U.N. and international aid agencies are stepping up a vaccination campaign in Syria and neighboring countries to contain measles outbreaks in the region. The U.N. Children's Fund says many Syrian children are at risk of killer diseases because they are not receiving routine immunizations.
The U.N. Children’s Fund reports hundreds of cases of measles have broken out among children in Syria, Jordan, Lebanon, Iraq and Turkey over the past year. In the case of Turkey, UNICEF says some 3,000 to 4,000 measles cases have been reported across the country, including 300 among Syrian refugees.
UNICEF spokeswoman Marixie Mercado said so far, no child has died from measles, but that could change at any time.
“The assessment is that these outbreaks have been contained thus far in Syria and across the region. In large part, also because of an immunization campaign last year that reached 1.3 million children with measles vaccination and 1.5 million children with polio vaccination," said Mercado. "But the concern is very real. These are conditions that are conducive to the spread of disease and things are not getting any better for the Syrians either inside of the country or outside.”
The United Nations reports some four-and-one-quarter million people are displaced inside Syria and more than 1.4 million Syrian refugees have fled into neighboring Jordan, Lebanon, Iraq, Turkey and Egypt. It says some 8,000 Syrians are fleeing the conflict in their country daily.
Mercado says nearly half of the displaced are children. She says large population movements and the breakdown of regular health services are making children susceptible to killer diseases like measles no matter where they are.
She says living conditions for displaced children in Syria are dreadful.
“The vast majority of whom are now living in camped, overcrowded, unsanitary conditions where diseases can rapidly spread," said Mercado. "The routine immunization system has been hit hard. The comprehensive numbers on routine immunization coverage are unavailable because reporting has broken down.

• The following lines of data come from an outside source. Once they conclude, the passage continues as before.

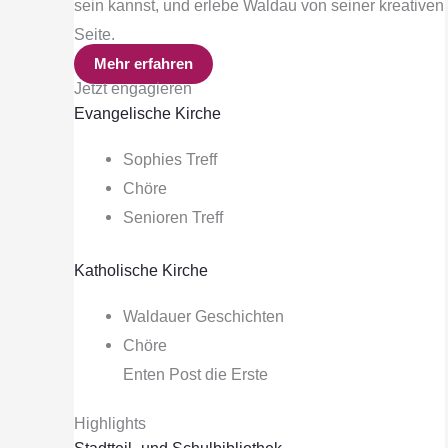
sein kannst, und erlebe Waldau von seiner kreativen
Seite.
Mehr erfahren
Jetzt engagieren
Evangelische Kirche
Sophies Treff
Chöre
Senioren Treff
Katholische Kirche
Waldauer Geschichten
Chöre
Enten Post die Erste
Highlights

The last routine vaccination reporting available is from January and February this year from just six out of 14 governorates in Syria. The figures there show coverage to be around 60 percent compared with coverage of around 95 percent across the country prior to the crisis.”
Mercado says it is extremely difficult to run a mass measles campaign in a region already struggling to provide humanitarian assistance to millions of people affected by the Syrian crisis. She says UNICEF is working with the health ministries, the World Health Organization and other partners to protect children against disease.
In Syria, she says health ministry teams, with the support of UNICEF and WHO, recently vaccinated some 550,000 children as part of a national campaign targeting 2.5 million children. She says access to some areas is not possible because of insecurity. For example, she notes that in Homs earlier this month, a mobile health team was shot at seven times, injuring three doctors.
Despite such setbacks, she says health workers are continuing their campaign to vaccinate hundreds of thousands of Syrian children against measles throughout the region.